You can remember nodes in tree. You could remember the last blocks of proofs. The servers know how long the UTXOs last, they can tell you things and hash things and just let you know. It could help with initial block download.

If you want to be really hard core with Utreexo and have like only 1 kilobyte of memory for the UTXO set… you could do it, but you would have a 100%+ data overhead where you have to download 200 GB of proofs, and that’s going to keep up as you’re keeping up with the blockchain. If you have a bit more RAM, then you could store a larger part of the tree and download less.

Here are some preliminary results. If you have no RAM at all, you need like 7 billion hashes, which is 237 GB, and you have overhead of like 112%. If you use 300 MB, you only download 68 GB and your overhead is 33%. If you use 5 GB of RAM, you download only 5.4 GB and your overhead is 2.6%. There’s possible optimizations here and hopefully bringing these numbers down.

Cheating

When I talk about this, people say oh it’s a UTXO commitment. No, it doesn’t commit. But it could: you could put the root of this tree in the coinbase and then people can skip validation. Hopefully they wont do that. But if you sync on your desktop and you trust its node, then you could make a little QR code that has the entire state of the accumulator and take the picture with your phone and now your phone is fully synced up with only a few hundred bytes. That’s a valid use case, but yeah people will abuse this.

Things to improve

Right now there’s lots of optimizations that are possible. Right now deletes and adds are separate. Merging them could save on proof size and CPU time.

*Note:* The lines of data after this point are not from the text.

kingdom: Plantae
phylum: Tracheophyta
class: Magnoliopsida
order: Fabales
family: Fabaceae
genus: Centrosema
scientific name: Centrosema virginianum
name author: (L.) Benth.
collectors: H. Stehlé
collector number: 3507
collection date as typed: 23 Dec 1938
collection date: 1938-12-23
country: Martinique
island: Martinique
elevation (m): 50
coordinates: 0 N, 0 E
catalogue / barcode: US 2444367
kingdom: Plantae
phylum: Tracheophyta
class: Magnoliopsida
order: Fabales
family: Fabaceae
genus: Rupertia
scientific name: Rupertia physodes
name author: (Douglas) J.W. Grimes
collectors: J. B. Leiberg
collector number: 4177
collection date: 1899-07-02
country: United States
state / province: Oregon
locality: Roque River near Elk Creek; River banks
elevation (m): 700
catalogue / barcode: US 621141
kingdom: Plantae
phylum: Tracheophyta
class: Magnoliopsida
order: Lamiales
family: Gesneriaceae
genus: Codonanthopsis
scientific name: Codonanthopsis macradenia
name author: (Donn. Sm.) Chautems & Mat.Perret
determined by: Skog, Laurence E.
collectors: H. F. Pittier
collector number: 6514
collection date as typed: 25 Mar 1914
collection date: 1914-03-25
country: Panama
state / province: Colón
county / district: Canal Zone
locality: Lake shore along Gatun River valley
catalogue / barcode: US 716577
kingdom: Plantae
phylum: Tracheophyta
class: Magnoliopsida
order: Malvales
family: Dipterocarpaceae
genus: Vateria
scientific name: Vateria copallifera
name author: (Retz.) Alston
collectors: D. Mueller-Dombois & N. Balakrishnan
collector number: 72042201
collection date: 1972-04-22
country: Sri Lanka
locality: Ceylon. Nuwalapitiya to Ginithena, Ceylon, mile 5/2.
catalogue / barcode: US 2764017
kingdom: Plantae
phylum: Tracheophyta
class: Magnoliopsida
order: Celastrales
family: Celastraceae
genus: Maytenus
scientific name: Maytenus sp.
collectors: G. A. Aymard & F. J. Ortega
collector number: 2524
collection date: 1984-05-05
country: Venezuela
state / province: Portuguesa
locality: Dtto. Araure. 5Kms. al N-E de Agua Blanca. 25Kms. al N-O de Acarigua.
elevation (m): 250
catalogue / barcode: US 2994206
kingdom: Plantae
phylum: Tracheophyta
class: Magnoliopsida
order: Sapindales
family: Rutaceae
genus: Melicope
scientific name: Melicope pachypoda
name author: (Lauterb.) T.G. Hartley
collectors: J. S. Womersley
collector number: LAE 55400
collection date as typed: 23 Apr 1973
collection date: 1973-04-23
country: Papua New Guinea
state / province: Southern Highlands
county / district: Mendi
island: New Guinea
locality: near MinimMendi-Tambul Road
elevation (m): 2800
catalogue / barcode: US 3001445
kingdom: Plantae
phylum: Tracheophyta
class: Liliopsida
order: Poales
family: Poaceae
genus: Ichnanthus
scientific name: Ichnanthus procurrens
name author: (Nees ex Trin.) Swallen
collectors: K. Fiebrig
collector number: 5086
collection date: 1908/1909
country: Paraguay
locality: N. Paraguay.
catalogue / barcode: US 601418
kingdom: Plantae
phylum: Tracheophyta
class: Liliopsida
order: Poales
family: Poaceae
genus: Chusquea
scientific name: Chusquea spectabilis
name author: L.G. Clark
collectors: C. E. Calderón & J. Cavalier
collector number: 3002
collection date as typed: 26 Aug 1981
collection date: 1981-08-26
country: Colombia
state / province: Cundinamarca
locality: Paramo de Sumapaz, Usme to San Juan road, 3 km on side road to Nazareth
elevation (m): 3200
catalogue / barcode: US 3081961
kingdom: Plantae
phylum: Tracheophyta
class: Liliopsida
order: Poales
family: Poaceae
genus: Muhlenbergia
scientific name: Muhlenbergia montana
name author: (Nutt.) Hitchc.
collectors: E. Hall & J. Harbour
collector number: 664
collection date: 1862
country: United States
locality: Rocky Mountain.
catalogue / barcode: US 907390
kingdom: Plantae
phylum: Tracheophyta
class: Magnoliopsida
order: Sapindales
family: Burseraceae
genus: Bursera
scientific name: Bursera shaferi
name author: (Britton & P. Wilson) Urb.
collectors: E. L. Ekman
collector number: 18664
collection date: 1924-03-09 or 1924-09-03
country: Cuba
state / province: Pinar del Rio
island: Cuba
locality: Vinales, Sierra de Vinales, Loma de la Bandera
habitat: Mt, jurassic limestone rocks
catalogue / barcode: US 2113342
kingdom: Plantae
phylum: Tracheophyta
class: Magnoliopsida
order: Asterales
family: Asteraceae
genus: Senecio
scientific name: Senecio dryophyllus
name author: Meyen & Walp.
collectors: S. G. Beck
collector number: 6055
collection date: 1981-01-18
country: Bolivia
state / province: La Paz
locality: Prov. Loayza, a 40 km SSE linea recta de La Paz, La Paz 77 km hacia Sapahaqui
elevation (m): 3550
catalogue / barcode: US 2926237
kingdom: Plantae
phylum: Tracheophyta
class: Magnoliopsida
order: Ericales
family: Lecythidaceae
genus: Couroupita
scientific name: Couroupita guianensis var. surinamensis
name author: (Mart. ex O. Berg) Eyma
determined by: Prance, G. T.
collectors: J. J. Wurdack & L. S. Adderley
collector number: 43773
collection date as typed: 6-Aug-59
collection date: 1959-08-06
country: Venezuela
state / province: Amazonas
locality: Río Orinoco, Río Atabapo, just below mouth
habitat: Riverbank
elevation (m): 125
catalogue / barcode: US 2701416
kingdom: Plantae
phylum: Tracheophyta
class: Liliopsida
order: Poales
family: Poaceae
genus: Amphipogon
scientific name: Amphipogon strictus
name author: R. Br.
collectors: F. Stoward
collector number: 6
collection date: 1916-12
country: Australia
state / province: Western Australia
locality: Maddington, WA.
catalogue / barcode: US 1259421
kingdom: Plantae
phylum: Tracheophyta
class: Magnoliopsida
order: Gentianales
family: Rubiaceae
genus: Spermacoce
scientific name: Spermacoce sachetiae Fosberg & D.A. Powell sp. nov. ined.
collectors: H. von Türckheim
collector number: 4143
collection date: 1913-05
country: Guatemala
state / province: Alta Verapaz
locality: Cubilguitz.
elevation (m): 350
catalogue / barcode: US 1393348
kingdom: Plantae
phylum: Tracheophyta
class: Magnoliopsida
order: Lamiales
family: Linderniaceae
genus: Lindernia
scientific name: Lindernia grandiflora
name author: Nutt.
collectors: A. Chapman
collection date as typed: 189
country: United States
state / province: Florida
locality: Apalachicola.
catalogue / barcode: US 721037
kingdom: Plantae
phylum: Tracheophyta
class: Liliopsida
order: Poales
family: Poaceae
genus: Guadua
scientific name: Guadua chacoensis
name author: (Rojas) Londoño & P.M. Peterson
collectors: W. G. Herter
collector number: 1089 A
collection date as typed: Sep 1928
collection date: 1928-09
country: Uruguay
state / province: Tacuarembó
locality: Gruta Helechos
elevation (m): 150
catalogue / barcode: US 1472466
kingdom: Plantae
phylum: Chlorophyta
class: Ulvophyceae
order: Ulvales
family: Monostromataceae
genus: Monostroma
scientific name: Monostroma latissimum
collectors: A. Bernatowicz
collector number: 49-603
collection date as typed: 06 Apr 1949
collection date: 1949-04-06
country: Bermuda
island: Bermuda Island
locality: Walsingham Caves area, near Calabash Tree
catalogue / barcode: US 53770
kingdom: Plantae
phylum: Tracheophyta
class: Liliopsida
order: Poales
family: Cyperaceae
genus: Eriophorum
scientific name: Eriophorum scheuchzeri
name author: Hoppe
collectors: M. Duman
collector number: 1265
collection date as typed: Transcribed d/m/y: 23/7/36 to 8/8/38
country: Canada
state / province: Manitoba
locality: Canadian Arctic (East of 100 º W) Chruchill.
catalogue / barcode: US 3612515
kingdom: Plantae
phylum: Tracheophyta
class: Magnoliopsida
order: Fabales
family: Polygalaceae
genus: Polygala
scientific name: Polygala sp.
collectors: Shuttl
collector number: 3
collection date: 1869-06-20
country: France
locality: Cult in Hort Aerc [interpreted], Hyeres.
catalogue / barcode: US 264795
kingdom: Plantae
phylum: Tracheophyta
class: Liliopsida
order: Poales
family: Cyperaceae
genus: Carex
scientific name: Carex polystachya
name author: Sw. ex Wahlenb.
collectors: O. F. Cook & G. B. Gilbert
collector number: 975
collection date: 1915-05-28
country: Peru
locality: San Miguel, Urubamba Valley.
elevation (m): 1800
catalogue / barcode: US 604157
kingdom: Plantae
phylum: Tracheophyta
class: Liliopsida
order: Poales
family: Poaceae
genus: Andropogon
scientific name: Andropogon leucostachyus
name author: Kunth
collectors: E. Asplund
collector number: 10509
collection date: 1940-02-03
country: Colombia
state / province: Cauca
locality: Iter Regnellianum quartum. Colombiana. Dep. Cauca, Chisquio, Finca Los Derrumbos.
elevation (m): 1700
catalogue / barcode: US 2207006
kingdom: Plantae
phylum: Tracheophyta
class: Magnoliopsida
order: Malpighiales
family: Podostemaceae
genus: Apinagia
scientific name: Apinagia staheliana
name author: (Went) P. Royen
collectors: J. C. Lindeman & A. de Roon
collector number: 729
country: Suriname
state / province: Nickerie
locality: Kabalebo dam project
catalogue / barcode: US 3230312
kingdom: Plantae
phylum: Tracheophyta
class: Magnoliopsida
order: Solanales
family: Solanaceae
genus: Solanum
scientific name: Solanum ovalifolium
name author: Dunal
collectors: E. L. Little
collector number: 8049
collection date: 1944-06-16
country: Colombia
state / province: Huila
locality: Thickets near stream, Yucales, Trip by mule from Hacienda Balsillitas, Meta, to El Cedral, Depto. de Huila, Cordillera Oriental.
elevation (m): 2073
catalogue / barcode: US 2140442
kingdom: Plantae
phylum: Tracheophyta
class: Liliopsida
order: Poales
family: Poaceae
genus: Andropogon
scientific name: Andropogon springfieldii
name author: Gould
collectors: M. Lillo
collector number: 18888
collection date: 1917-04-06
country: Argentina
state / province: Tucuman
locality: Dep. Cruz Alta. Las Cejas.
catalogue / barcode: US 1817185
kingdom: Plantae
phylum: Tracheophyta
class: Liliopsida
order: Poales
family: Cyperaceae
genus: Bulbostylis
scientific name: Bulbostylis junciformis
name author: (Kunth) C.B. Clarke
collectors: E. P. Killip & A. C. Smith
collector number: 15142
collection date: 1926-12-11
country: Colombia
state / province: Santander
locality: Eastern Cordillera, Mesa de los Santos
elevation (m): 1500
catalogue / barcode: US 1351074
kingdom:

Lookahead optimization feels NP-hard. But optimal strategy exists- what are the heuristics?

I feel like it’s our job to help the crummy computers because we wnat everyone to be able to use bitcoin.

It might be possible to get a proof that you don’t really need collision resistance in the hash function. I’m pretty sure this is the case, but it’s scary. You could get space savings this way.

Also, this is not a fork. We don’t need a soft-fork. It’s a peer-to-peer thing like compact blocks or bip151. So that’s nice, it’s permissionless innovation.

Long-term, this helps scale the network. You could run a full node with 1 kilobyte of space. You could run it on a router maybe. There’s code up, I was hoping to write a paper.

https://github.com/mit-dci/utreexo

Q&A

Q: Who can run a bridge node?

A: Ah, it’s about 10 GB of space on your drive and minimal extra CPU. In the future, maybe this will be an option in Bitcoin Core to run a utreexo bridge node. It would be like running an archive node today. You don’t really need to serve 220 GB to people, but people do it because it’s low cost and people want to. I don’t think you need an ICO coin to incentivize people to use utreexo. You could theoretically shard it between multiple bridge nodes, but right now it’s not that big so you can run it on a regular node.